> **ABOUT THIS TASK**
In the records below, find the line with "right elbow: (304, 252)", then retype it and every following line exactly, stopping after the line with "nose: (947, 388)". Leave the pictures out.

(Pixel coordinate listings)

=== Section Start ===

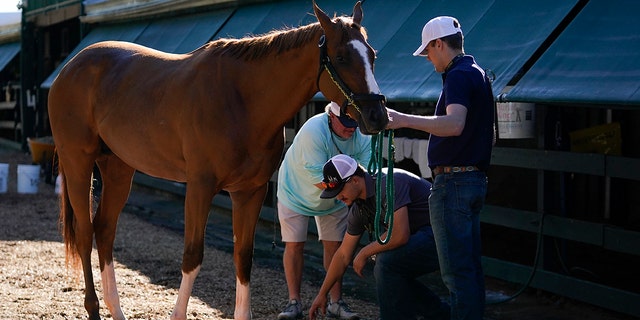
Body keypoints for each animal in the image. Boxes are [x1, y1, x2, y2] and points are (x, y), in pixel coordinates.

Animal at [47, 1, 388, 320]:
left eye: (372, 55)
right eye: (341, 57)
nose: (378, 116)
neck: (241, 99)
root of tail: (70, 67)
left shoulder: (250, 192)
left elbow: (243, 257)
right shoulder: (200, 187)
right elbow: (192, 255)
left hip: (118, 168)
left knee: (105, 229)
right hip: (78, 163)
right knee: (85, 232)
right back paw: (93, 307)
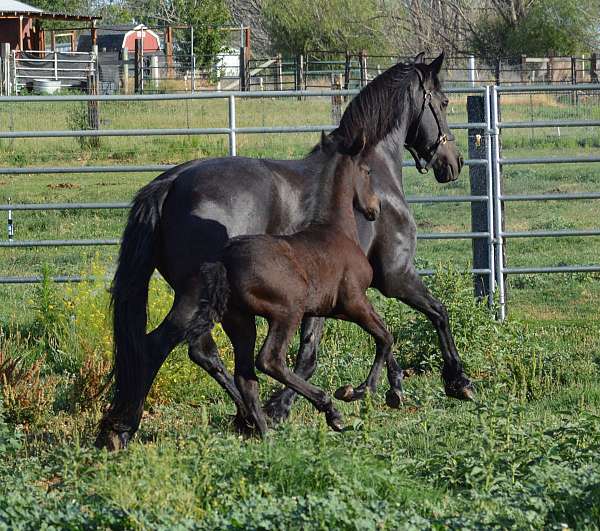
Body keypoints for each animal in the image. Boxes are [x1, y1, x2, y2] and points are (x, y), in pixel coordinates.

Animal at [97, 53, 474, 454]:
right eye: (444, 102)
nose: (453, 162)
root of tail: (169, 184)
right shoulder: (395, 275)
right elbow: (436, 314)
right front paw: (457, 382)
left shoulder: (328, 296)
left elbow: (331, 347)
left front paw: (388, 389)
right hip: (202, 296)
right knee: (162, 346)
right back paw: (124, 428)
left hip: (207, 299)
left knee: (204, 351)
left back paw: (244, 417)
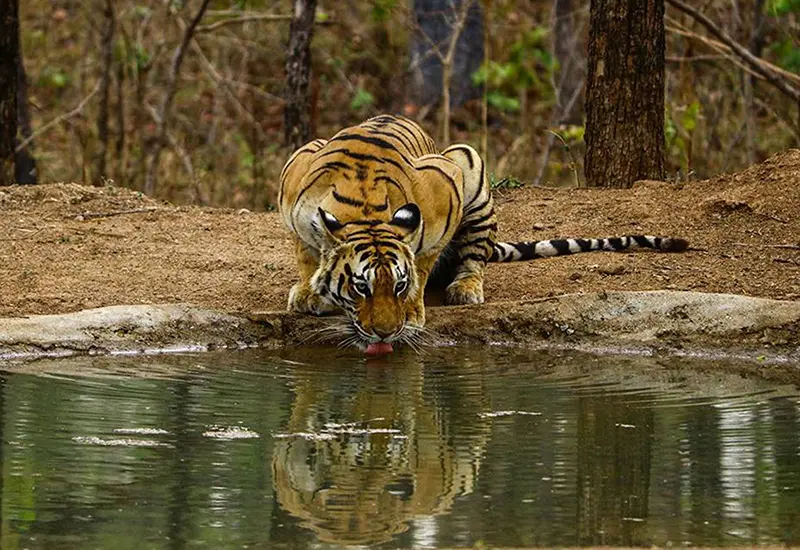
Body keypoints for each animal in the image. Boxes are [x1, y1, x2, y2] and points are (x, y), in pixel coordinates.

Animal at [276, 117, 688, 358]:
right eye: (361, 287)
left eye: (398, 285)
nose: (386, 334)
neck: (364, 212)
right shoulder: (295, 178)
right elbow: (304, 252)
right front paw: (308, 292)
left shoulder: (446, 186)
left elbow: (422, 260)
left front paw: (413, 313)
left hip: (467, 159)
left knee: (474, 256)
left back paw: (465, 288)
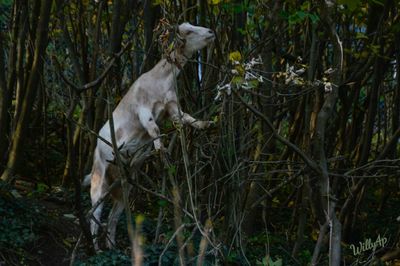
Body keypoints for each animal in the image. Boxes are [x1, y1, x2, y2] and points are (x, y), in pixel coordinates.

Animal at [85, 22, 216, 249]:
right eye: (189, 31)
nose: (210, 32)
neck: (161, 80)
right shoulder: (144, 109)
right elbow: (153, 129)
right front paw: (160, 149)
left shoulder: (172, 108)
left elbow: (188, 119)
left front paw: (205, 124)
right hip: (99, 176)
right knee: (94, 213)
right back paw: (97, 249)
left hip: (124, 185)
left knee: (113, 216)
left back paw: (111, 246)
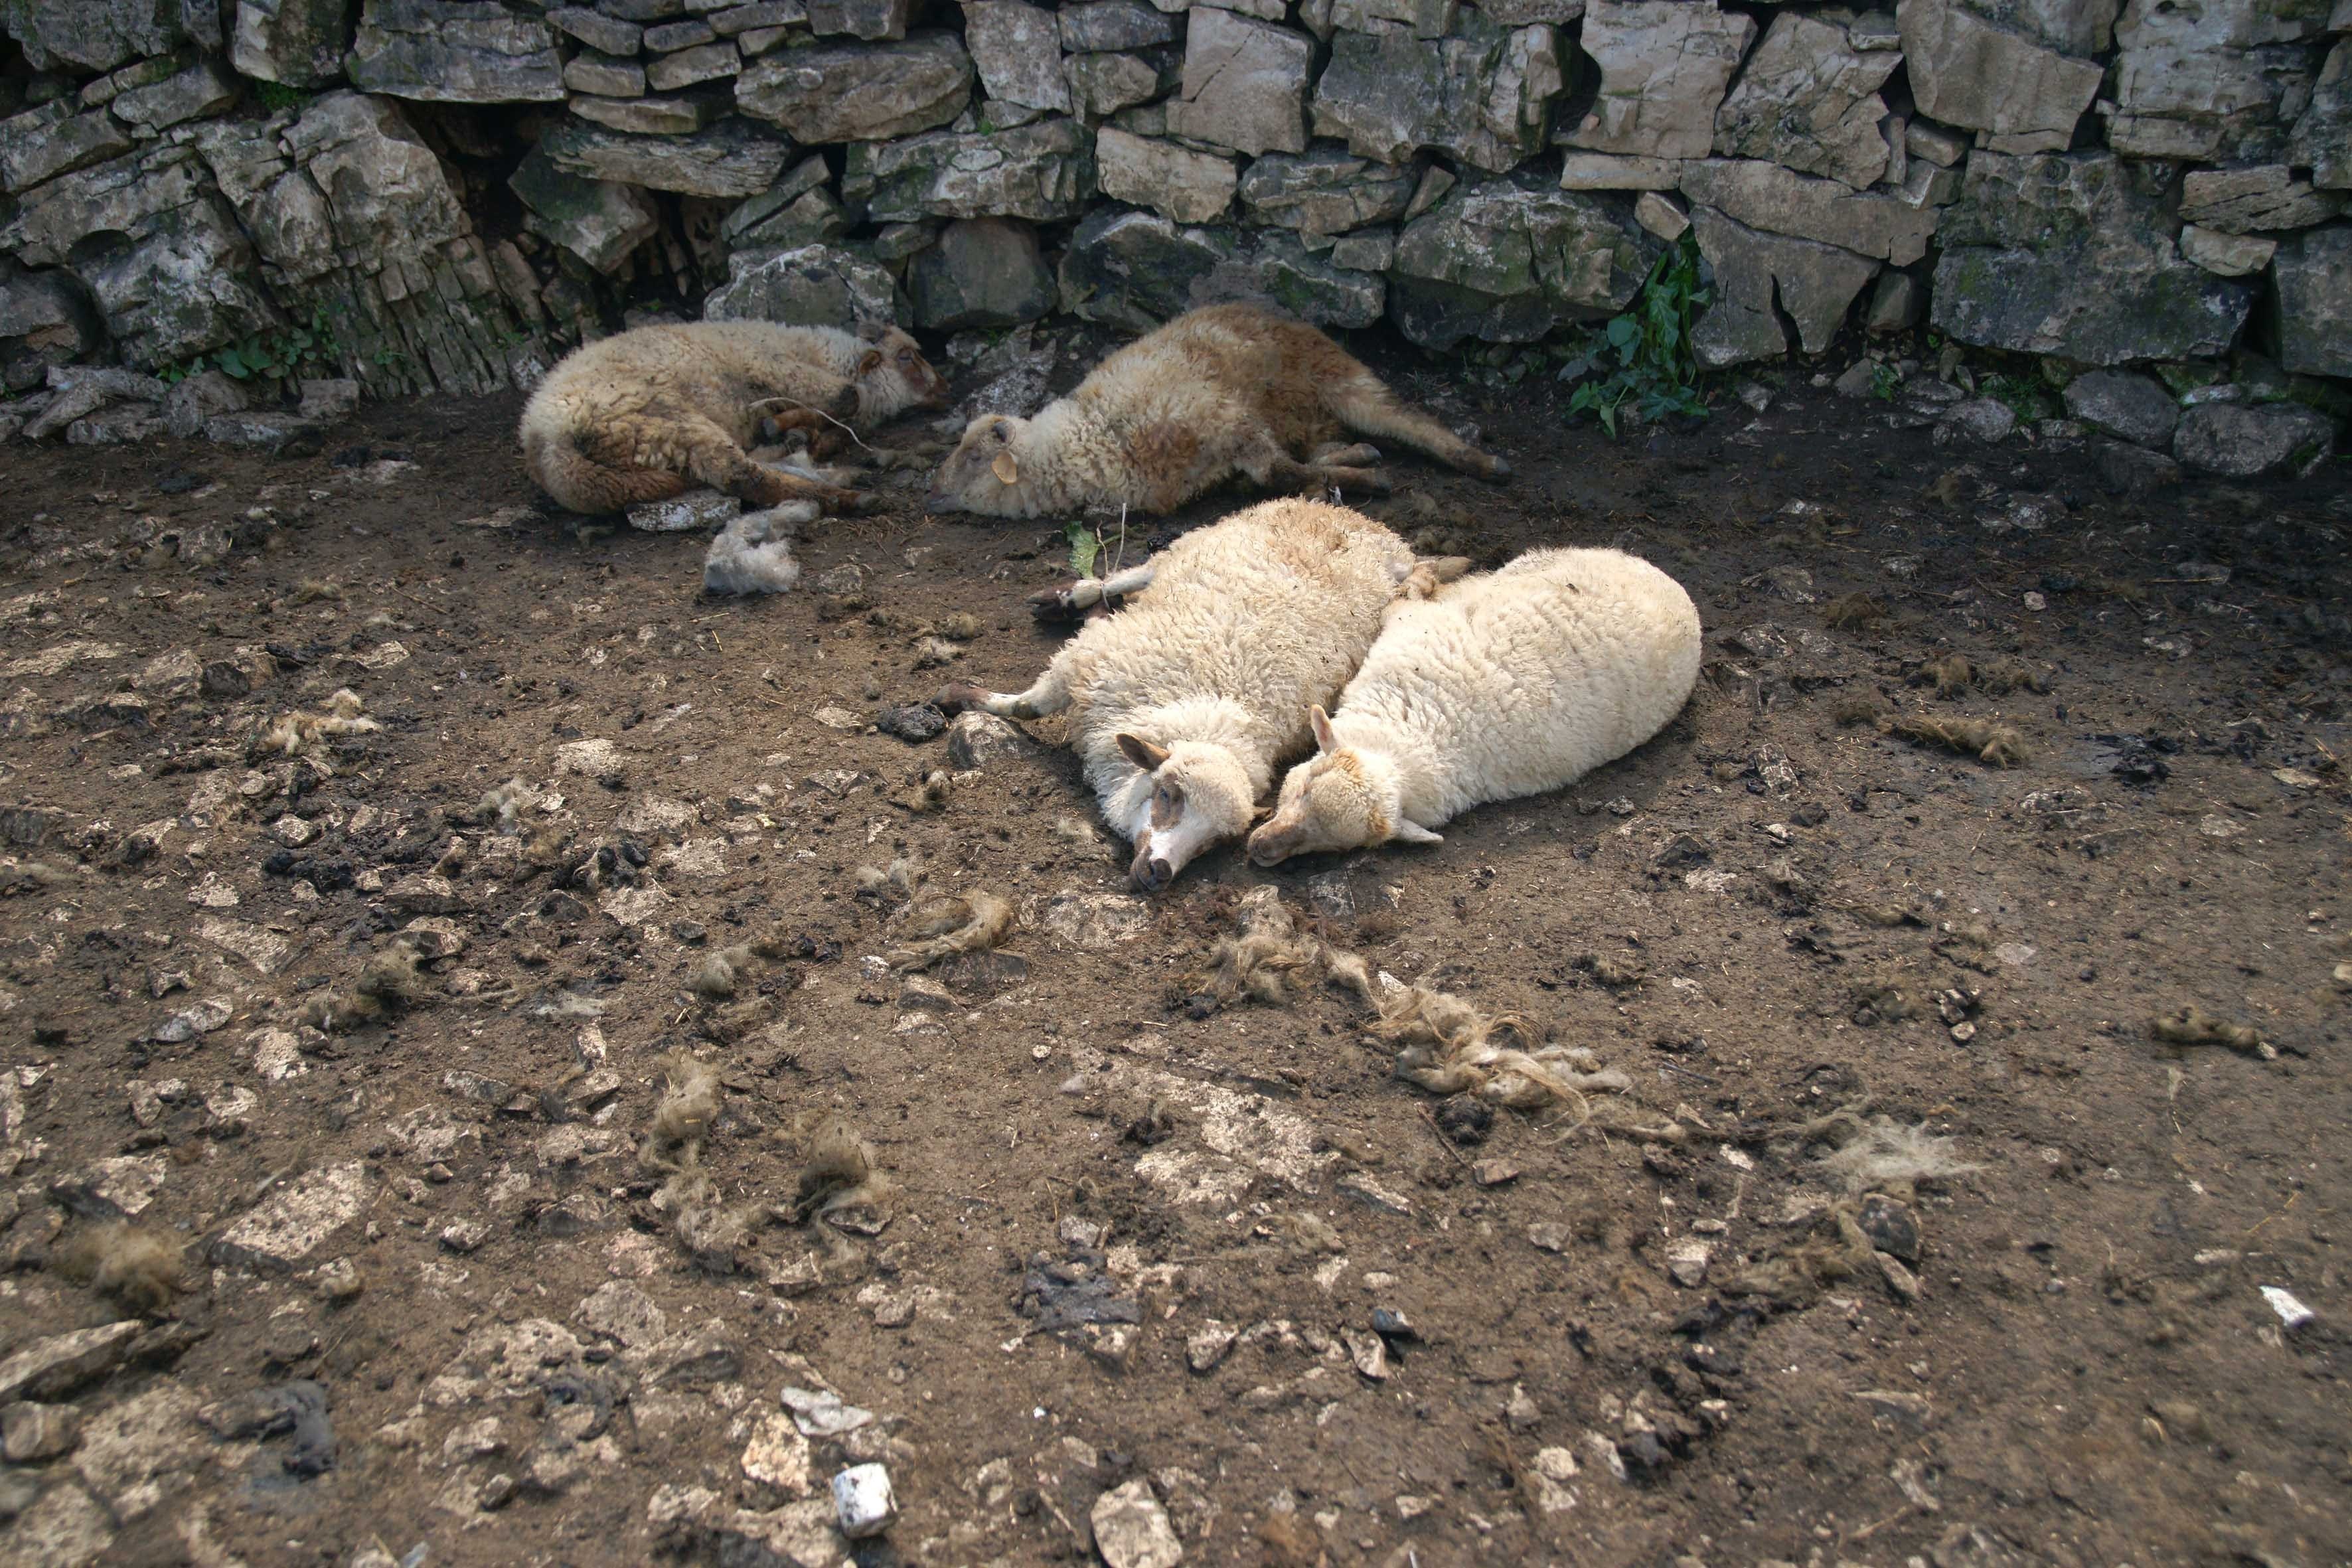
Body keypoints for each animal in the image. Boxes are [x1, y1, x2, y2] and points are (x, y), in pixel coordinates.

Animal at [520, 319, 950, 514]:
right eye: (908, 357)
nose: (947, 388)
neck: (820, 354)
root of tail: (546, 443)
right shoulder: (773, 365)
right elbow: (848, 398)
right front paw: (787, 426)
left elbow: (839, 422)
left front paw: (800, 433)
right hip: (665, 418)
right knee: (743, 477)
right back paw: (850, 497)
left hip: (655, 440)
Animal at [917, 303, 1505, 524]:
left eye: (972, 456)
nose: (930, 486)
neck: (1091, 435)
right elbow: (1282, 474)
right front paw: (1350, 477)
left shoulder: (1227, 420)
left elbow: (1278, 471)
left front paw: (1365, 484)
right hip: (1307, 413)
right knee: (1323, 445)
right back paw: (1356, 454)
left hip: (1336, 375)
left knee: (1407, 419)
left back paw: (1482, 463)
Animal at [931, 503, 1449, 893]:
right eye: (1167, 794)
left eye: (1215, 842)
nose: (1160, 871)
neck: (1210, 697)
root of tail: (1371, 526)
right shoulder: (1083, 665)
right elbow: (1025, 705)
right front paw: (961, 696)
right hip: (1197, 541)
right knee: (1130, 575)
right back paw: (1070, 597)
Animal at [1241, 550, 1703, 870]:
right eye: (1302, 788)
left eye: (1336, 845)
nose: (1261, 848)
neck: (1418, 733)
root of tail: (1681, 593)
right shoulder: (1407, 623)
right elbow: (1406, 596)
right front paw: (1425, 574)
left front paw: (1426, 575)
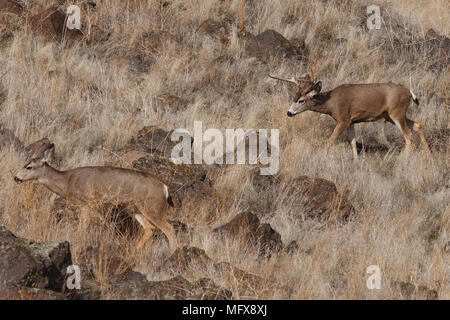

=== Section End ===

> **EXERCISE OUTPUT**
right elbow: (304, 252)
right front paw: (308, 292)
left shoulder: (446, 186)
left elbow: (422, 260)
left front paw: (413, 313)
left hip: (467, 159)
left knee: (474, 256)
left back paw: (465, 288)
Body keypoints for each animal in the image. Boxes are [x1, y1, x2, y2] and points are (x, y), in pixel coordinates.

Animal at [85, 22, 216, 249]:
right eye: (189, 31)
nose: (210, 32)
neck: (161, 80)
right shoulder: (144, 109)
right elbow: (153, 129)
right front paw: (160, 149)
left shoulder: (172, 108)
left elbow: (188, 119)
left front paw: (205, 124)
right hip: (99, 176)
right knee: (94, 213)
right back paw: (97, 249)
left hip: (124, 185)
left knee: (113, 216)
left back paw: (111, 246)
Body keypoints for each animal in the image. Boxes are [x1, y1, x2, y2] and points are (x, y), in pixel coordinates.

Animal at [520, 319, 950, 514]:
right eye: (908, 357)
nose: (947, 388)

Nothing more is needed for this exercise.